De hecho, no recuerdo haber respirado tan deprisa en toda mi vida. Tres palabras bastarán para definir lo que me está ocurriendo con absoluta precisión: ataque de pánico. Simplemente, mi cerebro no admite que yo pueda sobrevivir durante treinta y cinco minutos bajo el agua, así que todo mi cuerpo se rebela ante una situación que considera antinatural. Más de una vez, haciendo snorkeling, he pasado media hora sin sacar la cabeza del agua, respirando siempre a través del tubo, pero en esos casos sé que, cuando me canse o me apetezca, podré levantar el cuello, quitarme la goma del tubo de entre los dientes y respirar sobre la superficie, con el sol en la cara. Aquí eso no es posible. Estoy condenado a pasar más de media hora encerrado en un medio letal, sin ninguna vía de escape, con el regulador como única conexión con el mundo de los vivos. Por tanto: respiro como si acabase de correr 800 metros en cincuenta segundos (lo que crea un torbellino de burbujas a mi alrededor que intensifica mi ansiedad), pataleo, niego con la cabeza, comunico con mis manos todos los signos convencionales de buceo y otros que me invento (ok, subamos a la superficie, ok, problema en los pulmones, ok, descendamos, problema en los oídos, ok, subamos a la superficie, ok,  más despacio, ok, descendamos, ok, más deprisa, ok, estoy en reserva, subamos a la superficie hostia, ok, me falta aire, ok, infarto de miocardio, ok, neumotórax, ok, no quiero curas en mi funeral, ok, cremación, cremación, ok, asegúrate de que mis cenizas descansan en un cenicero del Village Vanguard bajo la foto de Bill Evans...). Por alguna razón, Gauthier no parece entender nada de lo que le digo, porque en lugar de sacarme de allí insiste en que sigamos bajando. ¿Pero de qué va este cabrón belga? ¿No ve que estoy a punto de desmayarme?

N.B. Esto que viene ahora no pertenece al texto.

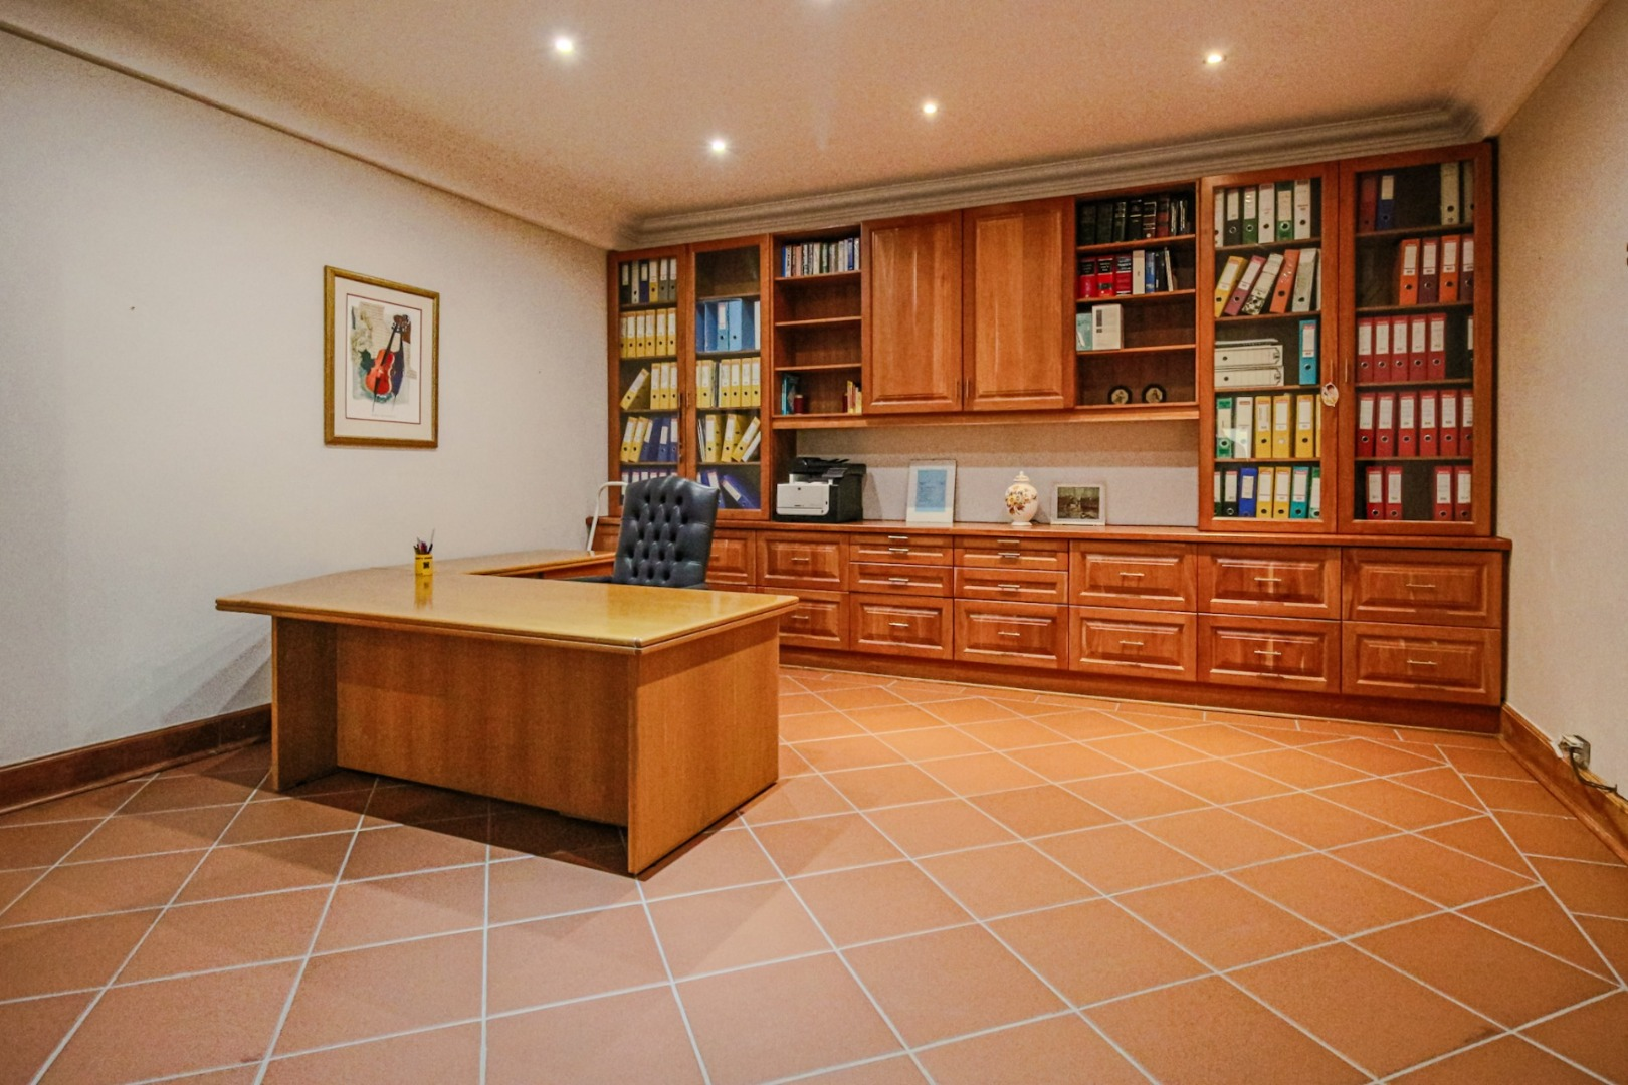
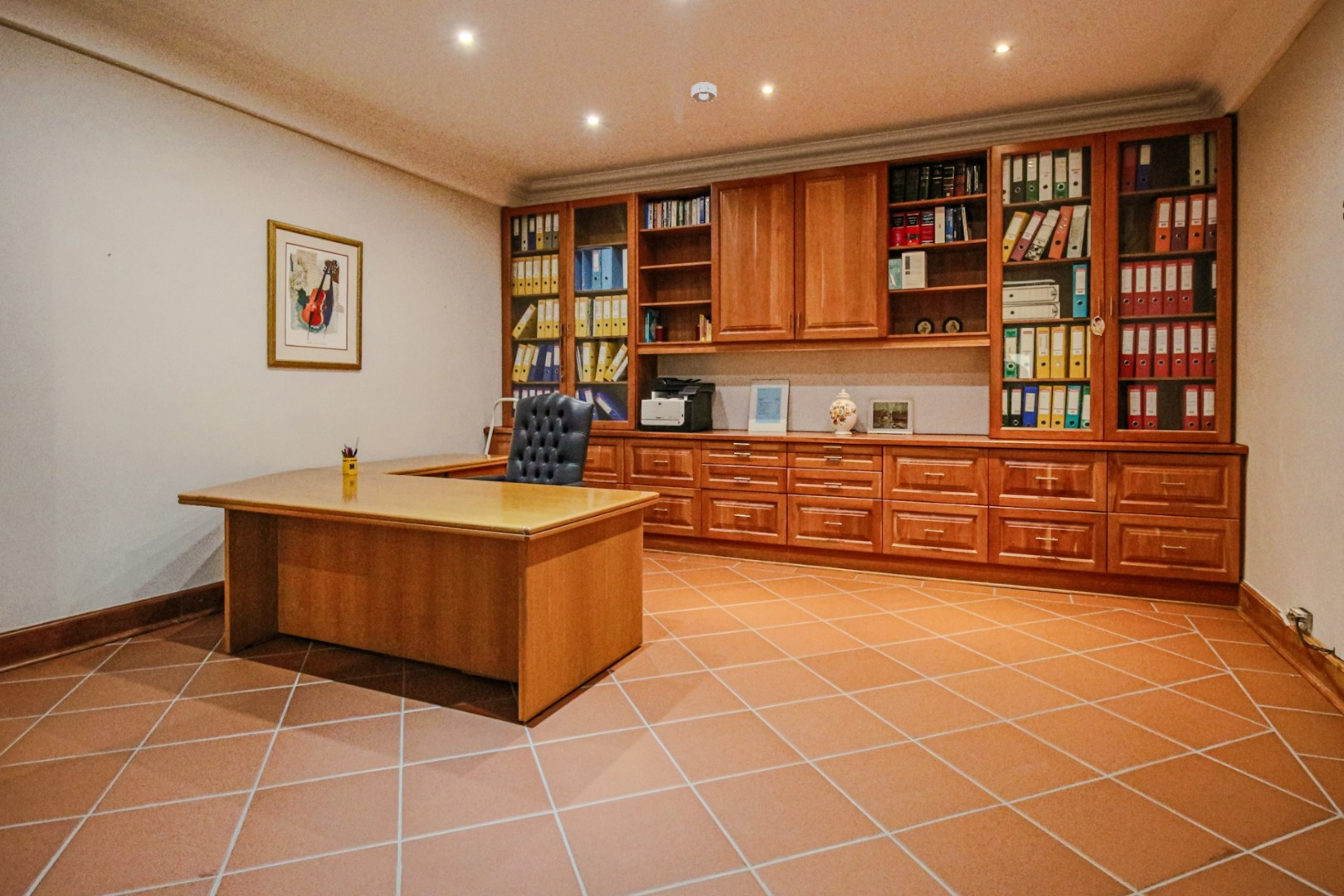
+ smoke detector [690,81,718,104]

Estamos a tan sólo tres o cuatro metros de profundidad. Con un lento, delicado gesto de sus manos, Gauthier me indica que me tranquilice y que respirar no sólo consiste en tomar aire, sino también en soltarlo. Tiene razón. La ansiedad me lleva a llenar mis pulmones de oxígeno y a liberar sólo una pequeña cantidad, de ahí la respiración acelerada y también mi sensación de ahogo. Me doy cuenta de esto en un segundo de lucidez en mitad del terror. Poco a poco, me obligo a expulsar el aire hasta vaciar del todo mis pulmones. Y me tomo mi tiempo para volver a llenarlos. Y los vacío de nuevo, hasta la última burbuja. Repito el proceso cinco, seis, siete veces. Aún no he recuperado del todo el control de mis emociones, pero Gauthier se ha dado cuenta de mis progresos y ya va siendo hora de que empecemos con los ejercicios. Uno: quitarse el regulador de la boca, sostenerlo con la mano derecha, soltar oxígeno haciendo ruido, volver a ponerse el regulador, limpiarlo de agua con el botón de purgado. Superado. Dos: simulación de agua en las gafas. Gauthier me separa las gafas de la cara, de tal forma que se me llenan de agua. Durante un segundo vuelvo al pánico. Pero se me pasa. Tal como me ha enseñado en el barco, presiono la parte superior de las gafas con la palma de la mano y echo el cuello ligeramente hacia atrás, como si fuese Greta Garbo en La Dama de las Camelias. El agua vuelve al mar por la parte inferior de las gafas. Superado. Tres: Simulación de pérdida del regulador. Me quito el regulador de la boca y lo dejo caer. Aguanto la respiración (error: debería soltar burbujas haciendo ruido). Espero tres segundos. Inclino mi cuerpo hacia la derecha con el brazo derecho pegado a la cadera. Lanzo el brazo lentamente hacia atrás y dibujo un largo braceo de crawl. Bingo: el cable del regulador se engancha al vértice interior de mi codo, lo arrastro hacia adelante, lo agarro con la mano, me lo vuelvo a aplicar en la boca y lo limpio con el botón de purgado. Superado (tres cuartos de hora después, en cubierta, Gauthier me comentará que este último ejercicio no ha sido del todo perfecto, pero por ahora me indica con sus manos que los tres han resultado impecables, no vaya a ser que vuelva a hiperventilarme...).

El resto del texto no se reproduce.